Para ilmuwan telah menemukan cara untuk mengubah botol plastik menjadi vanillin, senyawa yang memberikan aroma dan rasa pada vanila. Apakah ini solusi inovatif untuk polusi plastik, atau hanya eksperimen yang menarik perhatian?
Saya yakin Anda pernah mendengar tentang cukup teknik daur ulang yang inovatif, dari pajangan seni berselera tinggi ke kertas aneh Botol Coca Cola.
Salah satu yang mungkin belum pernah Anda dengar, bagaimanapun, adalah proses yang baru dikembangkan yang dapat mengubah plastik tua menjadi bahan kimia yang digunakan untuk membumbui es krim dan mengharumkan parfum. Cornetto yang terbuat dari botol air Buxton bekas Anda? Daftarkan kami.
Menggunakan bakteri E.coli yang direkayasa, para ilmuwan di University of Edinburgh telah mengubah asam tereftalat – monomer plastik – menjadi vanilin. Ini adalah senyawa yang memberikan aroma dan rasa unik pada vanila.
Terobosan inovatif ini merupakan bentuk baru dari 'upcycling', di mana metode kimia dan bio-sintetik digunakan untuk memanfaatkan kembali limbah plastik berbahaya, mengubahnya menjadi bahan yang berguna.
Haruskah kita menilai kembali cara kita memandang plastik?
Dengan krisis plastik global yang tidak mungkin melambat dalam beberapa tahun ke depan, haruskah kita mempertimbangkan kembali apa yang 'boros' dan memikirkan kembali ide kita tentang plastik sebagai bahan?
Salah satu peneliti studi, Stephen Wallace, tampaknya berpikir demikian. 'Pekerjaan kami menantang persepsi bahwa plastik adalah sampah yang bermasalah dan malah menunjukkan penggunaannya sebagai sumber karbon baru dari mana produk bernilai tinggi dapat dibuat'.

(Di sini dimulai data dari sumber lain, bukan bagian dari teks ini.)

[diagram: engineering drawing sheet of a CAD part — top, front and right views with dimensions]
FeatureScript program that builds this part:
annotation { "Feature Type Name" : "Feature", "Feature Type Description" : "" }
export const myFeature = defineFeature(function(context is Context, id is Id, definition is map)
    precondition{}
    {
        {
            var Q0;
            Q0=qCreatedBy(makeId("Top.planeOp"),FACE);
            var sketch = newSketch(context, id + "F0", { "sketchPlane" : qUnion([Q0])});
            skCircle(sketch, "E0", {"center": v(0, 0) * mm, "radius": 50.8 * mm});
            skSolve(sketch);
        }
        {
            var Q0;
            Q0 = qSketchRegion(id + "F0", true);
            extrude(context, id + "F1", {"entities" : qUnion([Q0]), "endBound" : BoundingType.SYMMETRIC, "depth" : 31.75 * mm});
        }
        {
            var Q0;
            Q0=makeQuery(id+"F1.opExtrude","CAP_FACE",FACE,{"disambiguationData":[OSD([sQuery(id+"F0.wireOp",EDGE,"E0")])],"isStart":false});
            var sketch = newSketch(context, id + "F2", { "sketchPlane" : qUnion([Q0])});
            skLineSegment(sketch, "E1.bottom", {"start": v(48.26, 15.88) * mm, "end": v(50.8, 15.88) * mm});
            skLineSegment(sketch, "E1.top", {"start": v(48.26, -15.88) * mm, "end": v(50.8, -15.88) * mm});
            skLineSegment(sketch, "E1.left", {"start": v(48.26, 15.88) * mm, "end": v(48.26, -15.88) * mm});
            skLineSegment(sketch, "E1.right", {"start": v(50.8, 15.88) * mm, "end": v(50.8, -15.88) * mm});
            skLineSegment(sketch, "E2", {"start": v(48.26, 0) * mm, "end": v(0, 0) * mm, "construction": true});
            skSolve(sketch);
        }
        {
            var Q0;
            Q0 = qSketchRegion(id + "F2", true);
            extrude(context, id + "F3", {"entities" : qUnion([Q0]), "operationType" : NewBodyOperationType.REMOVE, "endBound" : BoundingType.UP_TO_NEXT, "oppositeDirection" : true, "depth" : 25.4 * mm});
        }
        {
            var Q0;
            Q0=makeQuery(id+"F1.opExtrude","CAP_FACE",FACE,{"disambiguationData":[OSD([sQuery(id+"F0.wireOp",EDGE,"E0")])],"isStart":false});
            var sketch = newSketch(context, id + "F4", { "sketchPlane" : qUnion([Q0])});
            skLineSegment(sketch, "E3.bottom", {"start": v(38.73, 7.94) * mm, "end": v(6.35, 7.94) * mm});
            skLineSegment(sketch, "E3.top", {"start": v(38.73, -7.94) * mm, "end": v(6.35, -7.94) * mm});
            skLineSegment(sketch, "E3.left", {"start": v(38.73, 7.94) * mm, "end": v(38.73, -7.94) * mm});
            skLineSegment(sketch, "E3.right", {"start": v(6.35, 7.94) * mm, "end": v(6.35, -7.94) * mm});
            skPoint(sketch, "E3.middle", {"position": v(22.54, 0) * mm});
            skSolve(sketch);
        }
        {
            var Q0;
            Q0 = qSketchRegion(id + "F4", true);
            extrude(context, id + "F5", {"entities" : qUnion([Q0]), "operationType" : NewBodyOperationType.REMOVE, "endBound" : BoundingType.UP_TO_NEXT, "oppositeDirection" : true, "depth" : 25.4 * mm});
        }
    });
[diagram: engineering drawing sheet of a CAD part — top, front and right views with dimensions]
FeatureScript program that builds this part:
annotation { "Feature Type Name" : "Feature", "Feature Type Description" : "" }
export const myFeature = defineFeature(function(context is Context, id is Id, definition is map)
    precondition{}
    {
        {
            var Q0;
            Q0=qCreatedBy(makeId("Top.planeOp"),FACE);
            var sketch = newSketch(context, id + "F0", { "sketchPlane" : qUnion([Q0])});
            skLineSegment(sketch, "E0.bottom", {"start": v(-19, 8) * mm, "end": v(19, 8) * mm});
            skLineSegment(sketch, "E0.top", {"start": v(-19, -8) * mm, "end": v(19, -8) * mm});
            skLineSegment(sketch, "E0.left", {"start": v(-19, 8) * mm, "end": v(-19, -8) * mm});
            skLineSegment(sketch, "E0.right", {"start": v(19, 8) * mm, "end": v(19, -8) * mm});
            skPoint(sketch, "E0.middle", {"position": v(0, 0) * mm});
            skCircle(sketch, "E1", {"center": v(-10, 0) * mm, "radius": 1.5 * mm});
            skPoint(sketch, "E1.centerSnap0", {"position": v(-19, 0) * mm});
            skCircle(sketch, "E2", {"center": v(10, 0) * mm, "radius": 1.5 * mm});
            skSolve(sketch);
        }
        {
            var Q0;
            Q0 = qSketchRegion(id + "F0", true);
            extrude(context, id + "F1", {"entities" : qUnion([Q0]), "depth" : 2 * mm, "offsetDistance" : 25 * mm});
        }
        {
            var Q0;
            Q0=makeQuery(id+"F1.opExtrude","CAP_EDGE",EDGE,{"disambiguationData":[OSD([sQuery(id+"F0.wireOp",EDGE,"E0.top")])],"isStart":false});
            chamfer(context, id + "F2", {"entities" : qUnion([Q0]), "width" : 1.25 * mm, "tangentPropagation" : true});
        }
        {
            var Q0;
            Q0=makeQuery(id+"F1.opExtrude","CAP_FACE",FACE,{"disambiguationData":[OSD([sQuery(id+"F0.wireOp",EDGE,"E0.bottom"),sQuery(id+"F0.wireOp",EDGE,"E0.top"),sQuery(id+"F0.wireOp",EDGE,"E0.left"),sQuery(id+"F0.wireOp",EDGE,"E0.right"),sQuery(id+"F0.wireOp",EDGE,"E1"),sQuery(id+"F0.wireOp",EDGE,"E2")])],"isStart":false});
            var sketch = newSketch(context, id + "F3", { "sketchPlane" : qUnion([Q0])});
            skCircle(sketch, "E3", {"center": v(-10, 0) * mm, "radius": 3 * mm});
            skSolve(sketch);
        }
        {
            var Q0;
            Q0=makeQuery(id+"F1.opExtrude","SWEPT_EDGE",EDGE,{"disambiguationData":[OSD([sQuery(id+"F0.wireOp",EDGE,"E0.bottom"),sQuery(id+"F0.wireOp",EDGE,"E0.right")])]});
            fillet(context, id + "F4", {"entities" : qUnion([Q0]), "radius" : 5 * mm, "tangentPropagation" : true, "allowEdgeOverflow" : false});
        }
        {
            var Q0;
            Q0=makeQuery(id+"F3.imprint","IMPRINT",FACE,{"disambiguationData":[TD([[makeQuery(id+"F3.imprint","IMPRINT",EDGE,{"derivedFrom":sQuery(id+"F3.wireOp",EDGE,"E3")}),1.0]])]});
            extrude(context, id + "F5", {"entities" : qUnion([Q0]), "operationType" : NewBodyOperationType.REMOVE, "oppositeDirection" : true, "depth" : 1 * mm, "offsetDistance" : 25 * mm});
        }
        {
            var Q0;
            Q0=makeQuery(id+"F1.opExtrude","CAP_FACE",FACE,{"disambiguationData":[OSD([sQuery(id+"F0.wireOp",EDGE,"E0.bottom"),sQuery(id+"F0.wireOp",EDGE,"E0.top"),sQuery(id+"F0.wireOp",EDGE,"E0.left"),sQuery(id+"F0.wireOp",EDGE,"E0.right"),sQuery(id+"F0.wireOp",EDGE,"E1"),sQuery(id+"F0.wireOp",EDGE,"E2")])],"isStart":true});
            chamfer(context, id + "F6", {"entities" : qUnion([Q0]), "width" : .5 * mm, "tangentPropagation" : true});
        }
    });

Ini adalah pernyataan yang berani, yang membingkai ulang narasi dominan seputar limbah plastik, yang menunjukkan bahwa kelebihannya dapat bekerja untuk mengatasi kekurangan bahan baku lainnya.
Permintaan global dari vanili berkembang pesat, dengan nilai pasar vanili diperkirakan akan meningkat dari $510 juta pada tahun 2018 menjadi $735 juta pada tahun 2026.
Ini, di samping kelangkaan global biji vanili alami yang sebagian besar ditemukan di Madagaskar, menunjukkan bahwa para peneliti di Edinburgh dapat mencapai solusi yang menang – dan perlu –.
Untuk sebuah penelitian yang baru diterbitkan beberapa minggu lalu, tanda-tandanya terlihat positif. Proses ini tidak menghasilkan limbah berbahaya, dapat diselesaikan pada suhu 37 derajat (suhu yang sama saat bir diseduh), dan membutuhkan bahan yang terbatas.
Sementara lebih banyak informasi diperlukan untuk menentukan apakah itu dapat direproduksi dalam skala besar, perusahaan-perusahaan di seluruh dunia pasti akan mengikuti perkembangan di masa depan dengan tajam.